Era un viernes de diciembre por la mañana y la dulce, dulce libertad del fin de semana se hallaba a solo diez horas. Estaba intentando convencer a Julia, persona totalmente ajena al mundo de la moda, de que Miranda Priestly era alguien muy importante, alguien por quien valía la pena hacer excepciones y dejarse de ra-zonamientos. Y resultaba mucho más difícil de lo que había previsto. ¿Cómo iba a saber yo que tendría que explicar la importancia del cargo de Miranda para influir en alguien que jamás había oído hablar de la revista de moda más prestigiosa de la tierra ni de su célebre directora? En las tres semanas que llevaba como ayudante de Miranda ya me había percatado de que esa pesada tarea y la búsqueda de favores constituían una parte más de mi trabajo, pero generalmente la persona a la que trataba de persuadir, intimidar o presionar cedía en cuanto mencionaba el nombre de mi infame jefa.
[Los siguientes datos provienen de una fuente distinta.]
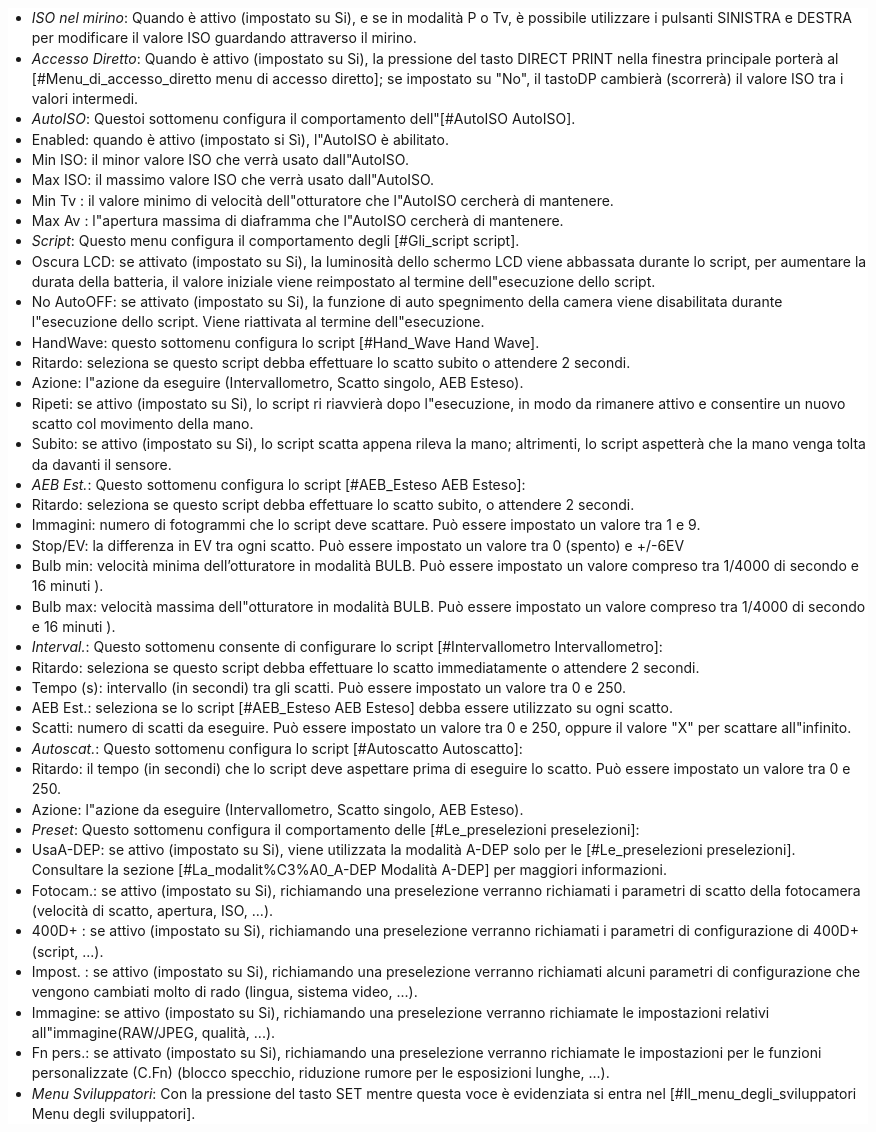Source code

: * _*ISO nel mirino*_: Quando è attivo (impostato su Si), e se in modalità P o Tv, è possibile utilizzare i pulsanti SINISTRA e DESTRA per modificare il valore ISO guardando attraverso il mirino.
* _*Accesso Diretto*_: Quando è attivo (impostato su Si), la pressione del tasto DIRECT PRINT nella finestra principale porterà al [#Menu_di_accesso_diretto menu di accesso diretto]; se impostato su "No", il tastoDP cambierà (scorrerà) il valore ISO tra i valori intermedi.
* _*AutoISO*_: Questoi sottomenu configura il comportamento dell"[#AutoISO AutoISO].
* Enabled: quando è attivo (impostato si Sì), l"AutoISO è abilitato.
* Min ISO: il minor valore ISO che verrà usato dall"AutoISO.
* Max ISO: il massimo valore ISO che verrà usato dall"AutoISO.
* Min Tv : il valore minimo di velocità dell"otturatore che l"AutoISO cercherà di mantenere.
* Max Av : l"apertura massima di diaframma che l"AutoISO cercherà di mantenere.
* _*Script*_: Questo menu configura il comportamento degli [#Gli_script script].
* Oscura LCD: se attivato (impostato su Si), la luminosità dello schermo LCD viene abbassata durante lo script, per aumentare la durata della batteria, il valore iniziale viene reimpostato al termine dell"esecuzione dello script.
* No AutoOFF: se attivato (impostato su Si), la funzione di auto spegnimento della camera viene disabilitata durante l"esecuzione dello script. Viene riattivata al termine dell"esecuzione.
* HandWave: questo sottomenu configura lo script [#Hand_Wave Hand Wave].
* Ritardo: seleziona se questo script debba effettuare lo scatto subito o attendere 2 secondi.
* Azione: l"azione da eseguire (Intervallometro, Scatto singolo, AEB Esteso).
* Ripeti: se attivo (impostato su Si), lo script ri riavvierà dopo l"esecuzione, in modo da rimanere attivo e consentire un nuovo scatto col movimento della mano.
* Subito: se attivo (impostato su Si), lo script scatta appena rileva la mano; altrimenti, lo script aspetterà che la mano venga tolta da davanti il sensore.
* _*AEB Est.*_: Questo sottomenu configura lo script [#AEB_Esteso AEB Esteso]:
* Ritardo: seleziona se questo script debba effettuare lo scatto subito, o attendere 2 secondi.
* Immagini: numero di fotogrammi che lo script deve scattare. Può essere impostato un valore tra 1 e 9.
* Stop/EV: la differenza in EV tra ogni scatto. Può essere impostato un valore tra 0 (spento) e +/-6EV
* Bulb min: velocità minima dell’otturatore in modalità BULB. Può essere impostato un valore compreso tra 1/4000 di secondo e 16 minuti ).
* Bulb max: velocità massima dell"otturatore in modalità BULB. Può essere impostato un valore compreso tra 1/4000 di secondo e 16 minuti ).
* _*Interval.*_: Questo sottomenu consente di configurare lo script [#Intervallometro Intervallometro]:
* Ritardo: seleziona se questo script debba effettuare lo scatto immediatamente o attendere 2 secondi.
* Tempo (s): intervallo (in secondi) tra gli scatti. Può essere impostato un valore tra 0 e 250.
* AEB Est.: seleziona se lo script [#AEB_Esteso AEB Esteso] debba essere utilizzato su ogni scatto.
* Scatti: numero di scatti da eseguire. Può essere impostato un valore tra 0 e 250, oppure il valore "X" per scattare all"infinito.
* _*Autoscat.*_: Questo sottomenu configura lo script [#Autoscatto Autoscatto]:
* Ritardo: il tempo (in secondi) che lo script deve aspettare prima di eseguire lo scatto. Può essere impostato un valore tra 0 e 250.
* Azione: l"azione da eseguire (Intervallometro, Scatto singolo, AEB Esteso).
* _*Preset*_: Questo sottomenu configura il comportamento delle [#Le_preselezioni preselezioni]:
* UsaA-DEP: se attivo (impostato su Si), viene utilizzata la modalità A-DEP solo per le [#Le_preselezioni preselezioni]. Consultare la sezione [#La_modalit%C3%A0_A-DEP Modalità A-DEP] per maggiori informazioni.
* Fotocam.: se attivo (impostato su Si), richiamando una preselezione verranno richiamati i parametri di scatto della fotocamera (velocità di scatto, apertura, ISO, ...).
* 400D+   : se attivo (impostato su Si), richiamando una preselezione verranno richiamati i parametri di configurazione di 400D+ (script, ...).
* Impost. : se attivo (impostato su Si), richiamando una preselezione verranno richiamati alcuni parametri di configurazione che vengono cambiati molto di rado (lingua, sistema video, ...).
* Immagine: se attivo (impostato su Si), richiamando una preselezione verranno richiamate le impostazioni relativi all"immagine(RAW/JPEG, qualità, ...).
* Fn pers.: se attivato (impostato su Si), richiamando una preselezione verranno richiamate le impostazioni per le funzioni personalizzate (C.Fn) (blocco specchio, riduzione rumore per le esposizioni lunghe, ...).
* _*Menu Sviluppatori*_: Con la pressione del tasto SET mentre questa voce è evidenziata si entra nel [#Il_menu_degli_sviluppatori Menu degli sviluppatori].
Desafortunadamente para mí, Julia trabajaba en una agencia de publicidad donde Nora Ephron o Wendy Wasserstein recibirían el mismo trato VIP que alguien conocido por su impecable gusto con los abrigos de pieles. Yo, en el fondo, lo entendía. Traté de evocar aquellos tiempos en que aún no había oído hablar de Miranda Priestly -cinco semanas atrás- y no fui capaz, pero sabía que ese tiempo mágico había existido. Envidiaba la indiferencia de Julia, mas yo tenía un trabajo que hacer y ella no me estaba ayudando.